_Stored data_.
┌──

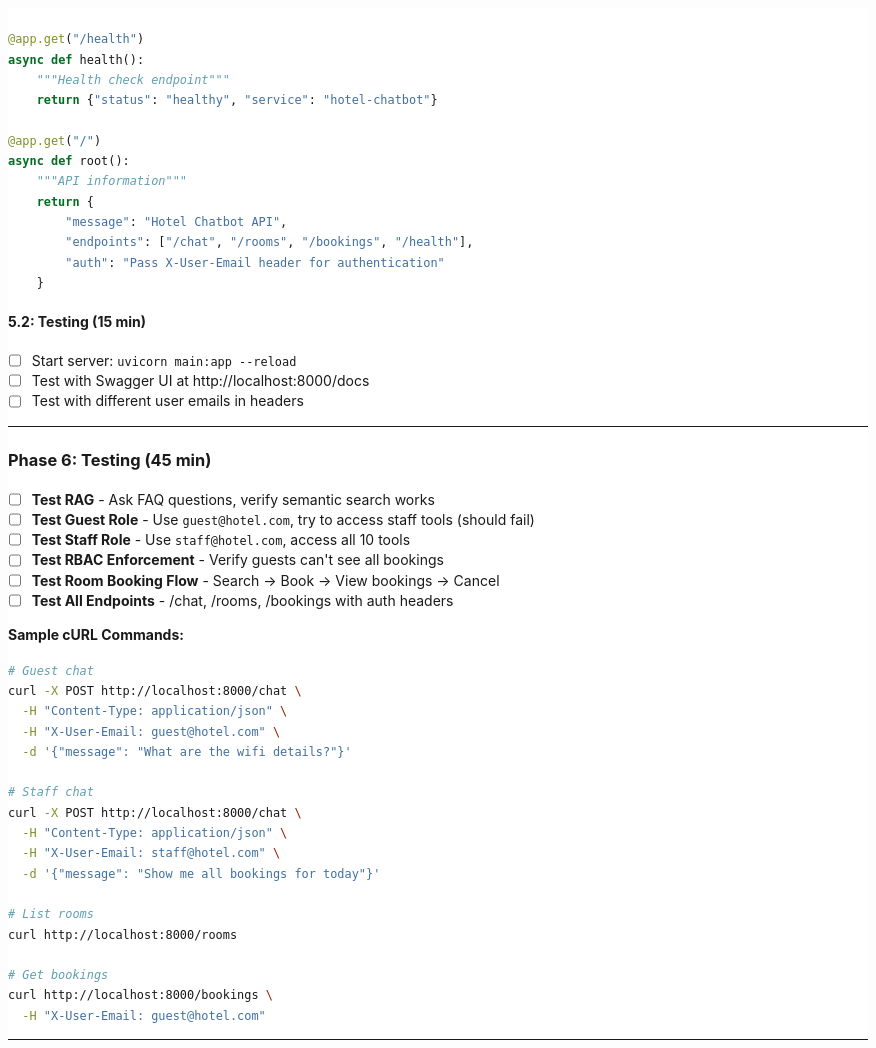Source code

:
 ```python

@app.get("/health")
async def health():
    """Health check endpoint"""
    return {"status": "healthy", "service": "hotel-chatbot"}

@app.get("/")
async def root():
    """API information"""
    return {
        "message": "Hotel Chatbot API",
        "endpoints": ["/chat", "/rooms", "/bookings", "/health"],
        "auth": "Pass X-User-Email header for authentication"
    }
```

#### 5.2: Testing (15 min)
- [ ] Start server: `uvicorn main:app --reload`
- [ ] Test with Swagger UI at http://localhost:8000/docs
- [ ] Test with different user emails in headers

---

### Phase 6: Testing (45 min)

- [ ] **Test RAG** - Ask FAQ questions, verify semantic search works
- [ ] **Test Guest Role** - Use `guest@hotel.com`, try to access staff tools (should fail)
- [ ] **Test Staff Role** - Use `staff@hotel.com`, access all 10 tools
- [ ] **Test RBAC Enforcement** - Verify guests can't see all bookings
- [ ] **Test Room Booking Flow** - Search → Book → View bookings → Cancel
- [ ] **Test All Endpoints** - /chat, /rooms, /bookings with auth headers

**Sample cURL Commands:**
```bash
# Guest chat
curl -X POST http://localhost:8000/chat \
  -H "Content-Type: application/json" \
  -H "X-User-Email: guest@hotel.com" \
  -d '{"message": "What are the wifi details?"}'

# Staff chat
curl -X POST http://localhost:8000/chat \
  -H "Content-Type: application/json" \
  -H "X-User-Email: staff@hotel.com" \
  -d '{"message": "Show me all bookings for today"}'

# List rooms
curl http://localhost:8000/rooms

# Get bookings
curl http://localhost:8000/bookings \
  -H "X-User-Email: guest@hotel.com"
```

---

└──

_Your objective_.
Would you please set down the lines from the one with "#### 5.2: Testing (15 min)" to the end of the data above, exactly and without any other lines?

_Task output_.
#### 5.2: Testing (15 min)
- [ ] Start server: `uvicorn main:app --reload`
- [ ] Test with Swagger UI at http://localhost:8000/docs
- [ ] Test with different user emails in headers

---

### Phase 6: Testing (45 min)

- [ ] **Test RAG** - Ask FAQ questions, verify semantic search works
- [ ] **Test Guest Role** - Use `guest@hotel.com`, try to access staff tools (should fail)
- [ ] **Test Staff Role** - Use `staff@hotel.com`, access all 10 tools
- [ ] **Test RBAC Enforcement** - Verify guests can't see all bookings
- [ ] **Test Room Booking Flow** - Search → Book → View bookings → Cancel
- [ ] **Test All Endpoints** - /chat, /rooms, /bookings with auth headers

**Sample cURL Commands:**
```bash
# Guest chat
curl -X POST http://localhost:8000/chat \
  -H "Content-Type: application/json" \
  -H "X-User-Email: guest@hotel.com" \
  -d '{"message": "What are the wifi details?"}'

# Staff chat
curl -X POST http://localhost:8000/chat \
  -H "Content-Type: application/json" \
  -H "X-User-Email: staff@hotel.com" \
  -d '{"message": "Show me all bookings for today"}'

# List rooms
curl http://localhost:8000/rooms

# Get bookings
curl http://localhost:8000/bookings \
  -H "X-User-Email: guest@hotel.com"
```

---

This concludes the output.